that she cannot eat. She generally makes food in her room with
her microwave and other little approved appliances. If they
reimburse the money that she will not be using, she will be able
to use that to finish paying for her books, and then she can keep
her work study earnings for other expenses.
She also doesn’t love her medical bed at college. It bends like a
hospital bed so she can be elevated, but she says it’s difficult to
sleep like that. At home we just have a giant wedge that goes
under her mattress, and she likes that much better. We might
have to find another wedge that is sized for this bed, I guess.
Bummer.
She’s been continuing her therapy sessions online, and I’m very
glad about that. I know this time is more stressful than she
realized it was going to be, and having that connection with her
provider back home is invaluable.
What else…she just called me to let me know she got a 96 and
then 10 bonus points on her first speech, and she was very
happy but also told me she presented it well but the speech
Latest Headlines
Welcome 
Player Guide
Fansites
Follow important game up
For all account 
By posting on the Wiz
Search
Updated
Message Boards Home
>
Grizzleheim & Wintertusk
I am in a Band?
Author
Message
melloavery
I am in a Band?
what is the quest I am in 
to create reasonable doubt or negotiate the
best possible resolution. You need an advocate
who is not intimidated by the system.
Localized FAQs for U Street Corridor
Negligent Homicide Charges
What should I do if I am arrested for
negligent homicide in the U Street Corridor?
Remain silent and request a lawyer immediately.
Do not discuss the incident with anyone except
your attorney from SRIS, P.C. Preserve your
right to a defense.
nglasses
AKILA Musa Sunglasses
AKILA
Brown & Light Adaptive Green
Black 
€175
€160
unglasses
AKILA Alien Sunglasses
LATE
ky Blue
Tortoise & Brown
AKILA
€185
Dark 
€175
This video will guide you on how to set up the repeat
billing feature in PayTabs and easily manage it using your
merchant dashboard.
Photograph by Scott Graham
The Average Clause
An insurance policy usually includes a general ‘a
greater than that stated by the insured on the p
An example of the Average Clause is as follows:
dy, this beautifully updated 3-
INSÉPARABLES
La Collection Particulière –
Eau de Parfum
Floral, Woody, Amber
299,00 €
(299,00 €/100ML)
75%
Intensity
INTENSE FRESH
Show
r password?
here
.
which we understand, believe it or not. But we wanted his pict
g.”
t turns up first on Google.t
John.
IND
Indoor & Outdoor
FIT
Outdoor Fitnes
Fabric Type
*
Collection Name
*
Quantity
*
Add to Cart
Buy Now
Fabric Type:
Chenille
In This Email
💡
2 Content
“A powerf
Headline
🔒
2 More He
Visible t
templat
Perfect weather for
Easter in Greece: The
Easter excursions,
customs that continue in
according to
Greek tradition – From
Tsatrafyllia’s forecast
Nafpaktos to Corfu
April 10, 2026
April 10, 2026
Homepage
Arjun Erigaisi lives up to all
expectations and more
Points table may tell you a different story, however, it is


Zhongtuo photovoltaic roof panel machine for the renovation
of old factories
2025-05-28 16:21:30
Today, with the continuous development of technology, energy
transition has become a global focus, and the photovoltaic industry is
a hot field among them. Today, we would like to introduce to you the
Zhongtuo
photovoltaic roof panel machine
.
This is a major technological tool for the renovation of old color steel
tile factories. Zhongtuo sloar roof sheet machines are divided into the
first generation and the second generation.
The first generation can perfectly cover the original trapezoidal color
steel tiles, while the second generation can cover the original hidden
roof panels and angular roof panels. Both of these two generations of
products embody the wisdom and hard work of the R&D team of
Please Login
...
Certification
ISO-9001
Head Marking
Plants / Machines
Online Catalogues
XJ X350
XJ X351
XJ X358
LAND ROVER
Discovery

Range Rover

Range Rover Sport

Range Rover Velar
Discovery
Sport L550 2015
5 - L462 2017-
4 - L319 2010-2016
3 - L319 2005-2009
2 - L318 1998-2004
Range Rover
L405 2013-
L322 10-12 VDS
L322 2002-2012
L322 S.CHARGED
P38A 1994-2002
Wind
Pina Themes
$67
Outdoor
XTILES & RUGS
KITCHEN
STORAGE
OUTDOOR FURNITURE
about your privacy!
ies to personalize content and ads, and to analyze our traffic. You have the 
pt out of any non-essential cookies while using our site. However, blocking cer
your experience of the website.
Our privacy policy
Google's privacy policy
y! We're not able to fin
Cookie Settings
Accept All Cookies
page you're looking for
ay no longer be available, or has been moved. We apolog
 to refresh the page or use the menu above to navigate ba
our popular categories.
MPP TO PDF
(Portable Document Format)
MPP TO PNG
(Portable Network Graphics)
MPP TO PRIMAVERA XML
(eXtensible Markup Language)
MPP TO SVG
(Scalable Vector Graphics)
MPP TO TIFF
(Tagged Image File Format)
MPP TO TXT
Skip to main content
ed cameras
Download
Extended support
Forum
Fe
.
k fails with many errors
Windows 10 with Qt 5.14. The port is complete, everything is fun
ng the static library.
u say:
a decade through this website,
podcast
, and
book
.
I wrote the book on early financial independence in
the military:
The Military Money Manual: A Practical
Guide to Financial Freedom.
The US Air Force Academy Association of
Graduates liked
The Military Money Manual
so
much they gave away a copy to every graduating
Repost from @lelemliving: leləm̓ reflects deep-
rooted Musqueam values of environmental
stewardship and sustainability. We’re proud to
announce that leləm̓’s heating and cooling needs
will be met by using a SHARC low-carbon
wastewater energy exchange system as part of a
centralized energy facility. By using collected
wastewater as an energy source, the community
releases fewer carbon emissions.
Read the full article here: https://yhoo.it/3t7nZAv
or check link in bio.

++++++++++++++++++++

== Task requirements ==
Among the records, find every line holding the word "Zhongtuo" and copy it.

== Response to this task ==
Zhongtuo photovoltaic roof panel machine for the renovation
Zhongtuo
tile factories. Zhongtuo sloar roof sheet machines are divided into the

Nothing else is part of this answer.